■ Actions to take ■
1/ Could you duplicate part of the Figueroa v. Garland opinion, starting at the words "PETITION FOR REVIEW" and ending after "Warren for petitioner."?
2/ Which judges does the Figueroa v. Garland opinion name as sitting on the panel?
3/ Can you resume the Figueroa v. Garland opinion from its final line?

■ Text section ■
──────

Figueroa v. Garland

U.S. Court of Appeals for the First Circuit
Figueroa v. Garland, 119 F.4th 160 (1st Cir. 2024)

Figueroa v. Garland

Opinion

          United States Court of Appeals
                     For the First Circuit


No. 22-1272

                     JOSE MAURICIO FIGUEROA,

                           Petitioner,

                               v.

              MERRICK B. GARLAND, Attorney General,

                           Respondent.


               PETITION FOR REVIEW OF AN ORDER OF
                THE BOARD OF IMMIGRATION APPEALS


                             Before

                      Barron, Chief Judge,
               Howard and Gelpí, Circuit Judges.


    Robert M. Warren for petitioner.

──────

■ Data section ■
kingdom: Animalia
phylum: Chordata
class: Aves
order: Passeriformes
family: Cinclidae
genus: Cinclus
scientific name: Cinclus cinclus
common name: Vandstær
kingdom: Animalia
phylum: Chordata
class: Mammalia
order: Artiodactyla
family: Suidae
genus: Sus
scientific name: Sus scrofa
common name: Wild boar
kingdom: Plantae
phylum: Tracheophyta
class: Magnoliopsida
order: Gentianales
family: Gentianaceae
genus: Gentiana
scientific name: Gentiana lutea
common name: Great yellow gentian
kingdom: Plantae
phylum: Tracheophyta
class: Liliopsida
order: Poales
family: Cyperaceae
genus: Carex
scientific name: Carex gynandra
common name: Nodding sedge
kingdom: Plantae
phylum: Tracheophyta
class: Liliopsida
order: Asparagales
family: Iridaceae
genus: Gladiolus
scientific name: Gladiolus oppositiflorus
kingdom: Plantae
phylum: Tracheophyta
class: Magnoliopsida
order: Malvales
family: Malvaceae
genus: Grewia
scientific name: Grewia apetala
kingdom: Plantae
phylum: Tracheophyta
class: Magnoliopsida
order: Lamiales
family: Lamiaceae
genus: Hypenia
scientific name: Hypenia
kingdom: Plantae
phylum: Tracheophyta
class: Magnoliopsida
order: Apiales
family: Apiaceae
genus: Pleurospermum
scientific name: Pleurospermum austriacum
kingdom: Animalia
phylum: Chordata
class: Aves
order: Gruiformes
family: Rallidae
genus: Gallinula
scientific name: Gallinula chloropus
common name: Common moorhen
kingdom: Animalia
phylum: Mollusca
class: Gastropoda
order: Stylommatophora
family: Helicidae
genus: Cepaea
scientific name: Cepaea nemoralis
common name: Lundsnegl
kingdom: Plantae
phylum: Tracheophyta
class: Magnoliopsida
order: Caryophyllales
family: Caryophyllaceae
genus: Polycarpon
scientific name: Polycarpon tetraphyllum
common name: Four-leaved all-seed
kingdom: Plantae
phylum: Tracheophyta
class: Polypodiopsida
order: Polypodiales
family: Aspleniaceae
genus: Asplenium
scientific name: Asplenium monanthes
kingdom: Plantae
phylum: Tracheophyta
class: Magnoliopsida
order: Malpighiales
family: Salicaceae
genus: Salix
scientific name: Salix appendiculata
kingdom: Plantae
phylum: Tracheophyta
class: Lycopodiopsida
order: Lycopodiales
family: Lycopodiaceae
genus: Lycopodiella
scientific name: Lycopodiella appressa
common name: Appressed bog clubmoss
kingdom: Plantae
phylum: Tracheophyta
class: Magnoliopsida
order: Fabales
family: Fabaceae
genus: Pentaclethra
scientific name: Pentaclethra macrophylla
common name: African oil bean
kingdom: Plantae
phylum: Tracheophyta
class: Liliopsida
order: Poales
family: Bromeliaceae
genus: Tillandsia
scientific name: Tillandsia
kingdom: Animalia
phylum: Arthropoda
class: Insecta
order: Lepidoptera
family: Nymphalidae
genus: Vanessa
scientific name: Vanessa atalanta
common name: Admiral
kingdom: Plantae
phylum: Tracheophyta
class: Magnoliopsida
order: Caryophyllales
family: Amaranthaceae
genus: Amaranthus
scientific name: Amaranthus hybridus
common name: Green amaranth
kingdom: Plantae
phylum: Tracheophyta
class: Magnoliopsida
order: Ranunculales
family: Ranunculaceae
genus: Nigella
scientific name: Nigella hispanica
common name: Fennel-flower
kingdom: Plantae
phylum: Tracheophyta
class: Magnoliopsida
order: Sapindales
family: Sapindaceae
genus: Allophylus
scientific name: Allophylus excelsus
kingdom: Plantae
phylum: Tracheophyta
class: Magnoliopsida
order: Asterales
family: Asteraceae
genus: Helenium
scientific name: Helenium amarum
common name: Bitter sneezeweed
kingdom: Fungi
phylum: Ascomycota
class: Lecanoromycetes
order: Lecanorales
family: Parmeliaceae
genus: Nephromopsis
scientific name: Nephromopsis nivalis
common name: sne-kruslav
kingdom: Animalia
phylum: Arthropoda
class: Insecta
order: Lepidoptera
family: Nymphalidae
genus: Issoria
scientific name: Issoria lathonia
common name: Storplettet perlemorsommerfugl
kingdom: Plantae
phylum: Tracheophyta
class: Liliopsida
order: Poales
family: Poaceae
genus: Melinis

──────

■ Your written answers ■
1/
PETITION FOR REVIEW OF AN ORDER OF
                THE BOARD OF IMMIGRATION APPEALS


                             Before

                      Barron, Chief Judge,
               Howard and Gelpí, Circuit Judges.


    Robert M. Warren for petitioner.

2/ Barron, Chief Judge; Howard, Circuit Judge; Gelpí, Circuit Judge.

3/
     Timothy Bo Stanton, Trial Attorney, Office of Immigration
Litigation, Civil Division, U.S. Department of Justice, with whom
Brian M. Boynton, Principal Deputy Assistant Attorney General,
Civil Division, and Anthony P. Nicastro, Assistant Director,
Office of Immigration Litigation, were on brief, for respondent.

     Cody Wofsy, Hannah Schoen, Lee Gelernt, Matthew R. Segal,
Adriana Lafaille, Gilles Bissonnette, and SangYeob Kim, were on
brief for the American Civil Liberties Union Foundation, American
Civil Liberties Union of New Hampshire, and American Civil
Liberties Union of Massachusetts, amici curiae.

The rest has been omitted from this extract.